Rui Wang : « Comme les Bretons montés à Paris… »

La deuxième génération mixe une culture héritée de ses parents et un puissant désir d’intégration à la société française.

Lena Bjurström  • 7 février 2013 abonné·es

Rui Wang est le porte-parole de l’Association des jeunes Chinois de France, qui veut à la fois changer la perception extérieure sur la communauté et contribuer à l’insertion des jeunes à cette société française qui est la leur.

Pourquoi et comment avez-vous fondé l’Association des jeunes Chinois de France (AJCF) ?

Rui Wang : L’AJCF a été fondée en juin 2009. Mais nous avions déjà constitué un groupe informel sur les réseaux sociaux, où les participants parlaient de leur vécu d’enfants de Chinois ayant grandi en France. Nous parlions des écarts générationnels et culturels avec nos parents, de notre rapport à la société française, notamment de notre sentiment d’être les victimes collatérales d’une peur de la Chine et de son influence grandissante sur la scène internationale. De fil en aiguille, les cinq membres les plus actifs ont décidé de se constituer en association afin de porter notre parole dans la société. Il s’agissait, d’une part, de changer la perception extérieure de notre communauté et, d’autre part, d’apporter un soutien à nos cadets dans leur insertion dans la société française. De par notre expérience, nous avions fait le constat qu’une bonne intégration passe par la réussite professionnelle.
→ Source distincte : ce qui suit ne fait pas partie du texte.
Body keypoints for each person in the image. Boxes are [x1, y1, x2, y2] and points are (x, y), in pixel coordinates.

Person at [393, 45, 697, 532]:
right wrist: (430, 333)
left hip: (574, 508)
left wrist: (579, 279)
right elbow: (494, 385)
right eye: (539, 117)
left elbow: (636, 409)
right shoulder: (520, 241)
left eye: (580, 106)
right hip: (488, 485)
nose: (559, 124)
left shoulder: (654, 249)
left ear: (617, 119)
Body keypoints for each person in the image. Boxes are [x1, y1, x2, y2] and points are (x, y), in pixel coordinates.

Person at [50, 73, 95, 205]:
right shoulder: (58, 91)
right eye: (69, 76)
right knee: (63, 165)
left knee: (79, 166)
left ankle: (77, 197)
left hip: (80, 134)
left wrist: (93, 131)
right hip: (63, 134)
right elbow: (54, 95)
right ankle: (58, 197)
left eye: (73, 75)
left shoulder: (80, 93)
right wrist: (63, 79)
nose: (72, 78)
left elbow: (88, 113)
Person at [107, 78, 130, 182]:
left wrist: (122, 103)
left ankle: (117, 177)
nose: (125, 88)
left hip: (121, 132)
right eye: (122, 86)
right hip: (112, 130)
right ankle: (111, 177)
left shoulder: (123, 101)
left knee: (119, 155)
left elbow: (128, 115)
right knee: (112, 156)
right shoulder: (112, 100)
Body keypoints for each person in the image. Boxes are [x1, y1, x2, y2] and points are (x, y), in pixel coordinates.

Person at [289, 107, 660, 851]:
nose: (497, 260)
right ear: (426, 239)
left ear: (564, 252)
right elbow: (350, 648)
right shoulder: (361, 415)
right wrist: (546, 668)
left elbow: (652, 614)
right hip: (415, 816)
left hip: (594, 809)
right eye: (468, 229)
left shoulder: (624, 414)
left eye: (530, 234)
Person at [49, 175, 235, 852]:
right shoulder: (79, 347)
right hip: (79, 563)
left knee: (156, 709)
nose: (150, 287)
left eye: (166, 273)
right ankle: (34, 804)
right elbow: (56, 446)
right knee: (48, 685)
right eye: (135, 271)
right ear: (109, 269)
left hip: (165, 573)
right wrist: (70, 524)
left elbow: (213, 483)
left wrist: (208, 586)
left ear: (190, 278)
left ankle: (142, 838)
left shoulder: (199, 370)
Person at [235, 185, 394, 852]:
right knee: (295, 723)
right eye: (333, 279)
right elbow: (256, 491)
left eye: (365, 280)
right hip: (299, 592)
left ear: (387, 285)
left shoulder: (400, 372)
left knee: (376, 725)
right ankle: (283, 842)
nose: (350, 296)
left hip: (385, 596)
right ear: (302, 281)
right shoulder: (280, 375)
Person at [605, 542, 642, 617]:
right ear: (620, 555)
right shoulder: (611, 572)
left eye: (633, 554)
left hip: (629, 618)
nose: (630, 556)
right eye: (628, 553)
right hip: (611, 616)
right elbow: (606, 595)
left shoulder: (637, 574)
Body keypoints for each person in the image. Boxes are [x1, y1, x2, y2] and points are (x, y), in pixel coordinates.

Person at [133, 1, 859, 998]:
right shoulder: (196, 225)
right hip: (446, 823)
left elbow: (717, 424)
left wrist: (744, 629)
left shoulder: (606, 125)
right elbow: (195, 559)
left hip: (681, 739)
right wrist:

Cette réussite, en France, nécessite très souvent un diplôme. Or, quand on n’a pas les codes de la culture française, cette réussite n’est pas accessible. Nous avons développé du soutien scolaire pour les plus jeunes, afin de les aider à s’épanouir dans l’environnement qui est désormais le leur. Un troisième point s’est développé progressivement, celui de nous informer et d’informer les autres sur nos origines. En rencontrant des chercheurs, en organisant des conférences, nous avons voulu transmettre un savoir sur nos racines.

Votre association s’adresse-t-elle à toutes les communautés d’immigrés et d’enfants d’immigrés chinois en France, quelle que soit leur origine, et porte-t-elle leur parole ?

C’était et c’est toujours le but que nous recherchons. Cependant, force est de constater que le noyau dur initial est constitué de Wenzhou [migrants du sud de la Chine, NDLR], que notre vécu n’est pas le même que celui d’autres communautés, et donc que l’image portée ne correspond pas toujours au vécu de la deuxième génération d’autres communautés. Entre les migrants dits « chinois » en France, il y a de grandes diversités de parcours et d’origine géographique et sociale. Ainsi, les années de clandestinité des Wenzhou leur donnent une perception de leur place dans la société française bien différente de celle des Chaozhou, qui ont rapidement acquis le statut de réfugiés politiques, leur permettant une insertion plus rapide. D’ailleurs, si nous avons réussi à recruter des Chaozhou [migrants arrivés d’Indochine dans les années 1970-1980, NDLR], ils ne font pas partie du noyau dur.

De par le nom de votre association, « jeunes Chinois de France », vous vous définissez à la fois comme chinois et français. Comment liez-vous ces deux identités ?

Nous prenons souvent l’exemple du père et de la mère. Nous demanderiez-vous de choisir entre les deux ? Nous avons une certaine culture chinoise, transmise par nos parents, mais nous avons grandi ici, dans cette société. Personnellement, je me sens un peu comme le Breton monté au XIXe siècle à Paris. Il est à la fois breton, avec une culture spécifique, français et parisien. Et tout comme il y a eu Montpartnasse, quartier breton de la capitale, il y a aujourd’hui le XIIIe arrondissement, ou Belleville, quartiers dits « chinois » car nombre de nos parents y sont regroupés. Nous avons besoin de savoir d’où nous venons, quelles sont nos racines, mais cela ne nous empêche pas d’être français.